De Wet educatie en beroepsonderwijs BES wordt als volgt gewijzigd:
A
In artikel 6.1.1, tweede lid, onder a, wordt na de komma ingevoegd «alsmede het NLQF-niveau dat bij of krachtens de Wet NLQF voor de beroepsopleiding is vastgesteld en het daarmee corresponderende EQF-niveau,».
B
Aan artikel 10a.1, zesde lid, wordt onder vervanging van de punt aan het slot van onderdeel b door «; en» een onderdeel toegevoegd, luidende:
c. de hoofdstukken 1 tot en met 4 van de Wet NLQF.
Aan artikel 172, zesde lid, van de Wet op de expertisecentra wordt toegevoegd: «en van de hoofdstukken 1 tot en met 4 van de Wet NLQF».

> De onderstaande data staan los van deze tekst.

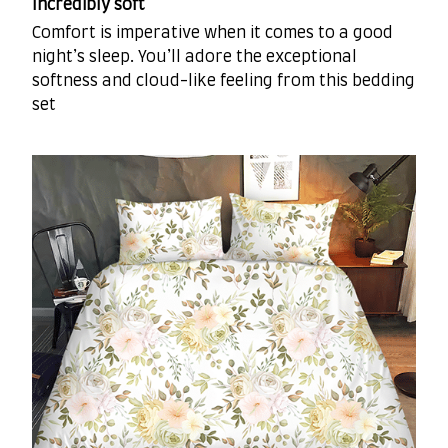
Incredibly soft
Comfort is imperative when it comes to a good
night’s sleep. You’ll adore the exceptional
softness and cloud-like feeling from this bedding
set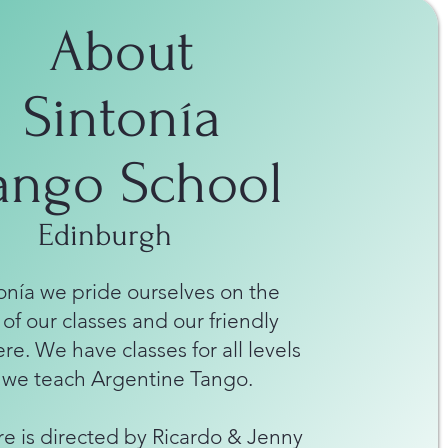
About
Sintonía
ango School
Edinburgh
onía we pride ourselves on the
 of our classes and our friendly
e. We have classes for all levels
 we teach Argentine Tango.
e is directed by Ricardo & Jenny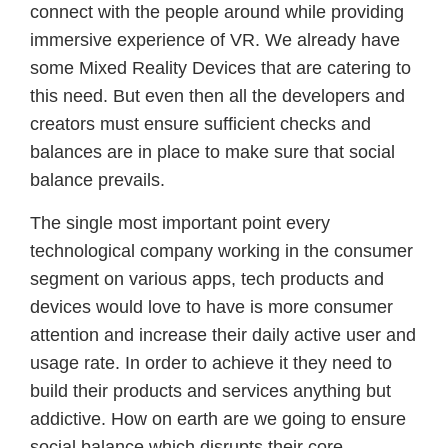
connect with the people around while providing
immersive experience of VR. We already have
some Mixed Reality Devices that are catering to
this need. But even then all the developers and
creators must ensure sufficient checks and
balances are in place to make sure that social
balance prevails.
The single most important point every
technological company working in the consumer
segment on various apps, tech products and
devices would love to have is more consumer
attention and increase their daily active user and
usage rate. In order to achieve it they need to
build their products and services anything but
addictive. How on earth are we going to ensure
social balance which disrupts their core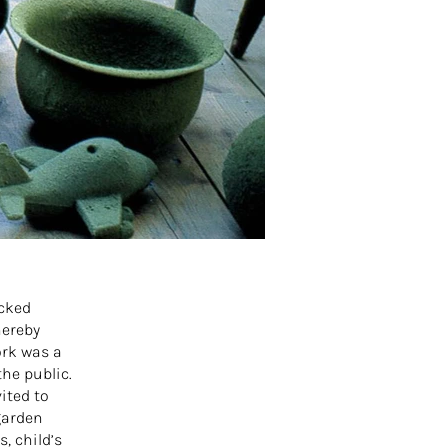
ocked
hereby
ork was a
the public.
ited to
garden
, child’s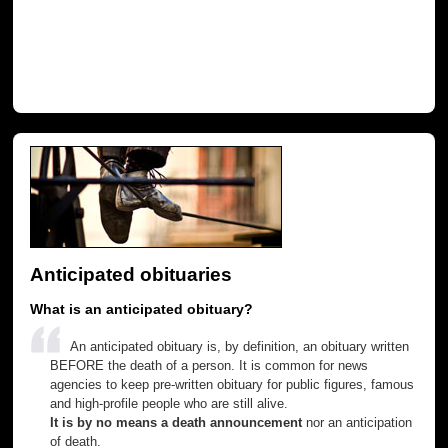
Anticipated obituaries
What is an anticipated obituary?
An anticipated obituary is, by definition, an obituary written
BEFORE the death of a person. It is common for news
agencies to keep pre-written obituary for public figures, famous
and high-profile people who are still alive.
It is by no means a death announcement
nor an anticipation
of death.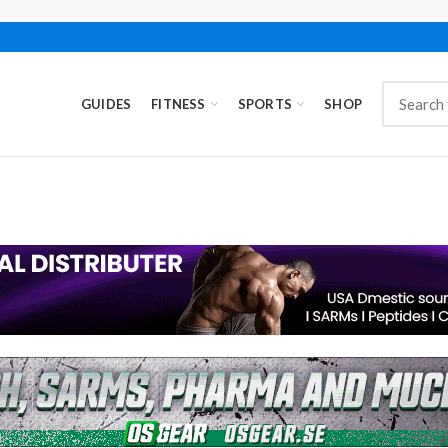
GUIDES
FITNESS
SPORTS
SHOP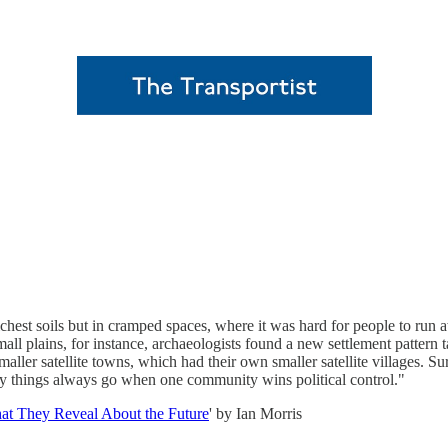
ichest soils but in cramped spaces, where it was hard for people to run 
all plains, for instance, archaeologists found a new settlement patte
ller satellite towns, which had their own smaller satellite villages. S
 way things always go when one community wins political control."
hat They Reveal About the Future
' by Ian Morris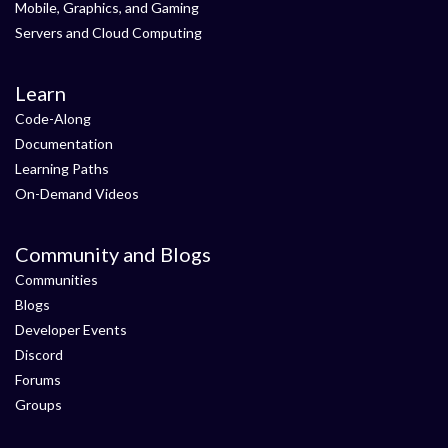
Mobile, Graphics, and Gaming
Servers and Cloud Computing
Learn
Code-Along
Documentation
Learning Paths
On-Demand Videos
Community and Blogs
Communities
Blogs
Developer Events
Discord
Forums
Groups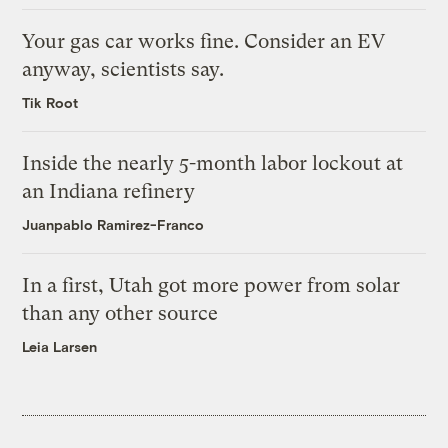
Your gas car works fine. Consider an EV
anyway, scientists say.
Tik Root
Inside the nearly 5-month labor lockout at
an Indiana refinery
Juanpablo Ramirez-Franco
In a first, Utah got more power from solar
than any other source
Leia Larsen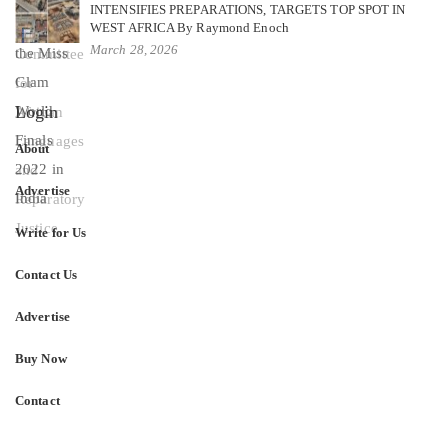
INTENSIFIES PREPARATIONS, TARGETS TOP SPOT IN
WEST AFRICA By Raymond Enoch
March 28, 2026
Login
About
Advertise
Write for Us
Contact Us
Advertise
Buy Now
Contact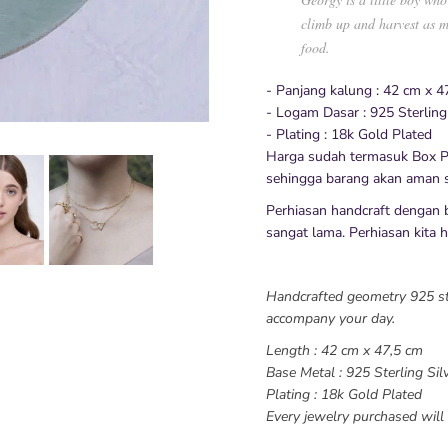
climb up and harvest as m
food.
- Panjang kalung : 42 cm x 4
- Logam Dasar : 925 Sterling
- Plating : 18k Gold Plated
Harga sudah termasuk Box P
sehingga barang akan aman s
Perhiasan handcraft dengan 
sangat lama. Perhiasan kita hy
Handcrafted geometry 925 ster
accompany your day.
Length : 42 cm x 47,5 cm
Base Metal : 925 Sterling Sil
Plating : 18k Gold Plated
Every jewelry purchased will 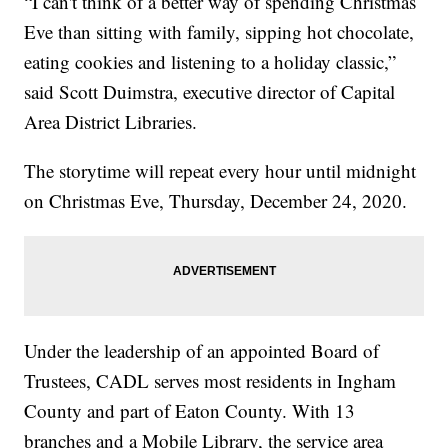
“I can't think of a better way of spending Christmas
Eve than sitting with family, sipping hot chocolate,
eating cookies and listening to a holiday classic,”
said Scott Duimstra, executive director of Capital
Area District Libraries.
The storytime will repeat every hour until midnight
on Christmas Eve, Thursday, December 24, 2020.
Under the leadership of an appointed Board of
Trustees, CADL serves most residents in Ingham
County and part of Eaton County. With 13
branches and a Mobile Library, the service area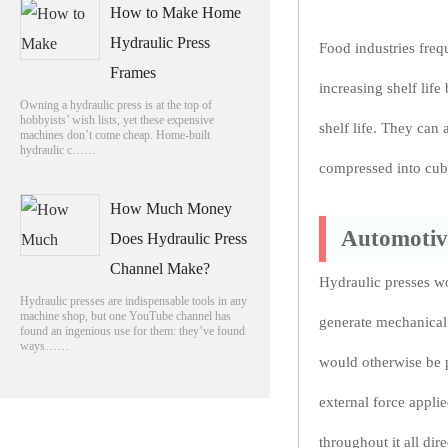
How to Make Home
Hydraulic Press
Food industries freq
Frames
increasing shelf life
Owning a hydraulic press is at the top of
hobbyists’ wish lists, yet these expensive
shelf life. They can 
machines don’t come cheap. Home-built
hydraulic c……
compressed into cube
How Much Money
Automotiv
Does Hydraulic Press
Channel Make?
Hydraulic presses w
Hydraulic presses are indispensable tools in any
machine shop, but one YouTube channel has
generate mechanical 
found an ingenious use for them: they’ve found
ways……
would otherwise be po
external force appli
throughout it all dire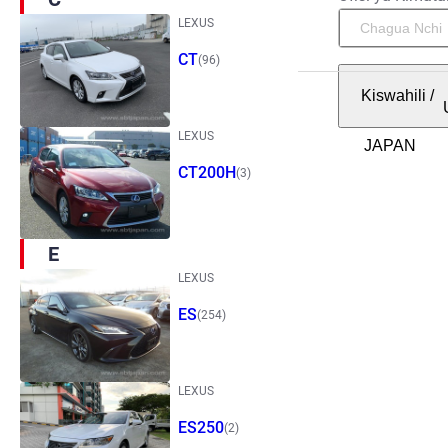
LEXUS
CT
(96)
Kiswahili
/
LEXUS
CT200H
(3)
E
LEXUS
ES
(254)
LEXUS
ES250
(2)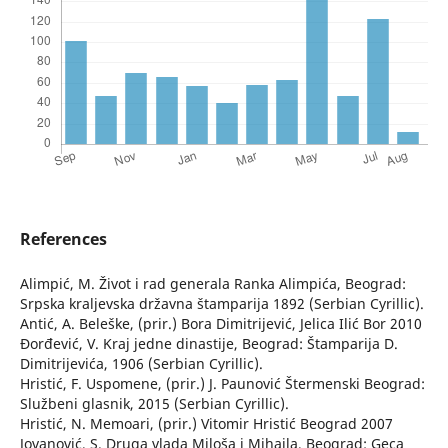
References
Alimpić, M. Život i rad generala Ranka Alimpića, Beograd:
Srpska kraljevska državna štamparija 1892 (Serbian Cyrillic).
Antić, A. Beleške, (prir.) Bora Dimitrijević, Jelica Ilić Bor 2010
Đorđević, V. Kraj jedne dinastije, Beograd: Štamparija D.
Dimitrijevića, 1906 (Serbian Cyrillic).
Hristić, F. Uspomene, (prir.) J. Paunović Štermenski Beograd:
Službeni glasnik, 2015 (Serbian Cyrillic).
Hristić, N. Memoari, (prir.) Vitomir Hristić Beograd 2007
Jovanović, S. Druga vlada Miloša i Mihaila, Beograd: Geca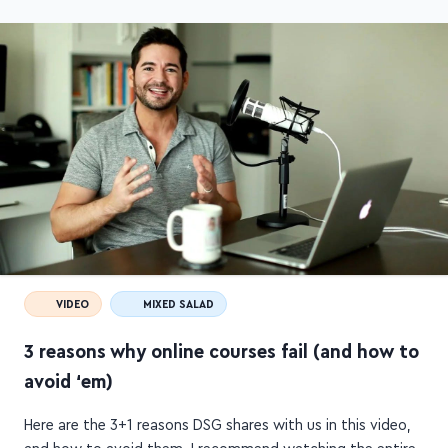
VIDEO
MIXED SALAD
3 reasons why online courses fail (and how to
avoid ‘em)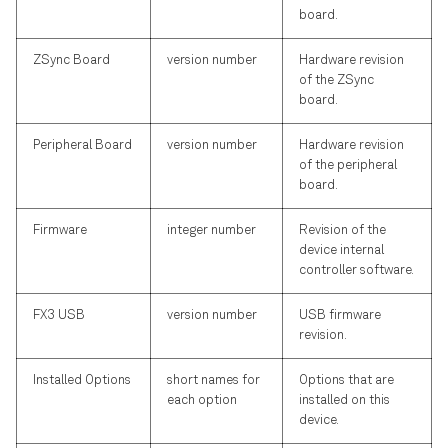
board.
ZSync Board
version number
Hardware revision
of the ZSync
board.
Peripheral Board
version number
Hardware revision
of the peripheral
board.
Firmware
integer number
Revision of the
device internal
controller software.
FX3 USB
version number
USB firmware
revision.
Installed Options
short names for
Options that are
each option
installed on this
device.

De Wet op het hoger onderwijs en wetenschappelijk onderzoek wordt als volgt gewijzigd:
A
Aan artikel 1.7a, eerste lid, wordt onder vervanging van «, en» aan het slot van onderdeel f door een komma en onder vervanging van de punt aan het slot van onderdeel g door «, en» een onderdeel toegevoegd, luidende:
h. de hoofdstukken 1 tot en met 4 van de Wet NLQF.
B
Artikel 6.13 wordt als volgt gewijzigd:
1. In het vierde lid wordt, onder vervanging van de punt door een komma aan het slot van onderdeel w, een onderdeel toegevoegd, luidende:
x. het NLQF-niveau dat is vastgesteld bij of krachtens de Wet NLQF en het daarmee corresponderende EQF-niveau.
2. In het vijfde lid, onderdeel b, wordt «en w» vervangen door «, w en x».
C
In artikel 7.11, vierde lid, wordt na «het Europese overeengekomen standaardformat» ingevoegd «en de voorschriften die zijn vastgesteld bij of krachtens de Wet NLQF».
De Wet op het onderwijstoezicht wordt als volgt gewijzigd:
A
In artikel 1, onderdeel d, wordt na «– Wet medezeggenschap op scholen» op een nieuwe regel ingevoegd «– Wet NLQF».
B
Artikel 3 wordt als volgt gewijzigd:
1. In het eerste lid, onderdeel d, vervalt aan het einde «en».
2. In het eerste lid wordt onder verlettering van onderdeel e tot onderdeel f, een onderdeel ingevoegd, luidende:
e. het toezien op de naleving van de artikelen 4.1 en 4.2 van de Wet NLQF, en.
3. In het tweede lid, onderdeel e, vervalt aan het einde «of».
4. In het tweede lid wordt onder verlettering van onderdeel f tot onderdeel g, na onderdeel e een onderdeel ingevoegd, luidende:
f. de bestuurlijke boete op te leggen, bedoeld in artikel 4.3 van de Wet NLQF; of.
5. In het tweede lid wordt in onderdeel g (nieuw) «a tot en met e» vervangen door «a tot en met f».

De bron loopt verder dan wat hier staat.